INFORMATION PROVIDED section start

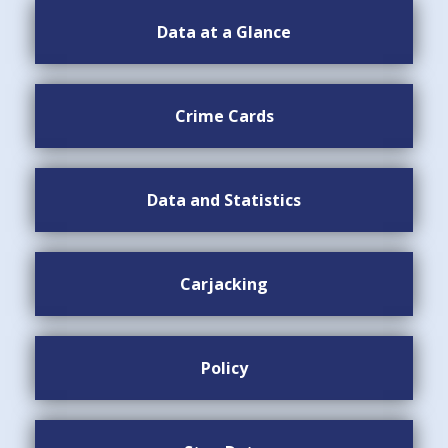
Data at a Glance
Crime Cards
Data and Statistics
Carjacking
Policy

INFORMATION PROVIDED section end

**EXERCISE REQUIREMENTS**
Return each line from the records above that contains the word "Data".

**WRITTEN ANSWER**
Data at a Glance
Data and Statistics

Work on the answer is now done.